Un paio d’anni fa, mi trovai a scrivere di Andrea Lorenzoni, in occasione dell’uscita del debut-album “Mondo club”, nel quale già si scorgevano dettagli compositivi molto interessanti e, soprattutto, ricercati di rock, pop e prog. Ora, è la volta di “Senza fiori” sospinto da 10 tracce dall’emozione ondivaga e sempre sospesa tra il crollo e l’immediata ripresa ed immersa in una matrice poetica credibile.

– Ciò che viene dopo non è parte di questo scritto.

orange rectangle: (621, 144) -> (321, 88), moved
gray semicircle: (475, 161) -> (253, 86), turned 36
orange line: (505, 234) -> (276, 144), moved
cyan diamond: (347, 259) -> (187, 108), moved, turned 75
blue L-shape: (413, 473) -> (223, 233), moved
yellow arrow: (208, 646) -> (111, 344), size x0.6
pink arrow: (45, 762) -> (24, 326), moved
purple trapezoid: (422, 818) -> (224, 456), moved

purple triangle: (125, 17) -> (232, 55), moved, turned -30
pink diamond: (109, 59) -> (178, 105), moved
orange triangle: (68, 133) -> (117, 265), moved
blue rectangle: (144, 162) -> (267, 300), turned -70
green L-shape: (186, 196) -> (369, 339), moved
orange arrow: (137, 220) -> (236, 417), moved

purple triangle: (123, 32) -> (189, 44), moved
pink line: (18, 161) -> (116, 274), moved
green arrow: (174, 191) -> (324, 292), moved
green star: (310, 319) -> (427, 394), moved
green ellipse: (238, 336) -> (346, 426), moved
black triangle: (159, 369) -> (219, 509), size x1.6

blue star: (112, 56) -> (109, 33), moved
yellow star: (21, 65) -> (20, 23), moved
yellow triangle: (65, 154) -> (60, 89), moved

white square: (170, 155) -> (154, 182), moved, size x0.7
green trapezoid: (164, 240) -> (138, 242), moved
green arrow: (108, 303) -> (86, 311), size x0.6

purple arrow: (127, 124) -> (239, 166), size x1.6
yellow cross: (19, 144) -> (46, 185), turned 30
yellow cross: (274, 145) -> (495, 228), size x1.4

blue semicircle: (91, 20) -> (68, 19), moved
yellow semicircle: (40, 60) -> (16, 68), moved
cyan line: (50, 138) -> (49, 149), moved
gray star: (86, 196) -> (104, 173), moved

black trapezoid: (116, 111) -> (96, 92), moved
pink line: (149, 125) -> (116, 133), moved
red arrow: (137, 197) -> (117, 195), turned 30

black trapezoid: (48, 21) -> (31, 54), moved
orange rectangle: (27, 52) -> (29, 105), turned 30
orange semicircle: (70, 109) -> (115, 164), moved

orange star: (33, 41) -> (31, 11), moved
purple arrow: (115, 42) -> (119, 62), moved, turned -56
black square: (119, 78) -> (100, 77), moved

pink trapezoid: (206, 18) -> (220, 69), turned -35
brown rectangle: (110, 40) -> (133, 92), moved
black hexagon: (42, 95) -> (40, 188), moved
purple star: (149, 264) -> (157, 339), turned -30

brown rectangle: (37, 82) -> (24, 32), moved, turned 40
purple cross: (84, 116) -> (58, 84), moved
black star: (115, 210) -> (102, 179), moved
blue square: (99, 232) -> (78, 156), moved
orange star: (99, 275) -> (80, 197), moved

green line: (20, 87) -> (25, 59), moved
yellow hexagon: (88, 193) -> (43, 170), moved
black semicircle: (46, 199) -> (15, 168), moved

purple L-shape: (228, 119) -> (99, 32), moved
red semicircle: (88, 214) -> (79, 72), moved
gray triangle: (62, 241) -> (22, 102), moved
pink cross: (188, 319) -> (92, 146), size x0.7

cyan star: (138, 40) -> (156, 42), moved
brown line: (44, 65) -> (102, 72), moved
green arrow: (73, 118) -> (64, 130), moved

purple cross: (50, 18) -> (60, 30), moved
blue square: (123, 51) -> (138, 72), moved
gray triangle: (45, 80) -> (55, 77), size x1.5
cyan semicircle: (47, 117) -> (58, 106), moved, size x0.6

Per dare il via alla lista, sceglie la discrezione di “Sfide velodromi che sul Kilimangiaro” per offrire un veleggio pianistico di piccante radice cantautorale, che scruta negli orizzonti di Calcutta. Di diversa indole, “Forza di andare via” recupera sonorità eighties per delineare suggestioni synth-wave che trasportano in dimensioni spazio-temporali. Tenebre d’elettronica e piano calano su “La disillusione” e “Su come puntini”: episodi che destano evasioni sospensive, come se Battiato decidesse di inserire tratteggi sintetici ed estraniazioni pulsanti per modernizzare i suoi spartiti. Invece, la titletrack è una brusca virata di rock-wave, che scorre con serrata abrasione e strali di spoken-word, dal tono fermo ed autoritario. Poi, appicca fiamme in “Domani sarà come ora” , per dar vita ad un rock-punk che sprona anche i più sedentari ad alzarsi dalla sedia per darsi una mossa. Quella di Andrea, è “Una visione” per nulla consueta e questa traccia esprime un’eloquente poliedricità: ondeggio PinkFloydiano e finezze di clarinetto basso della raffinata Giulia Barba, presente anche nella suggestiva “Il ventre della donna”, merlettata di contrappunti indie-pop. Se un giorno, poi, un certo Cesare Cremonini volesse scrivere pezzi più impegnati, dall’espressione più colta, beh… prendesse esempio da “Il pensiero dell’uomo” : qui troverebbe tutte le affinità compositive di cui necessita, cosi come la conclusiva “Futuro”, avvolta in un minimale keyboards-dream ed un cantato accorato che accappona la pelle. In definitiva, “Senza fiori” testimonia e continua un discorso di coerenza e sensibilità propositiva che Lorenzoni mette al servizio, non solo nella musica, ma anche nella professione di insegnante di sostegno e, senza mezzi termini,ci invita apertamente alla comprensione del prossimo e di altri basilari movimenti che regolano i meccanismi del vibrato emotivo. Ma il cambiamento deve partire da noi e, finchè saremo indulgenti con noi stessi ed intolleranti verso gli altri, nella ruota della vita non uscirà mai un ambo vincente.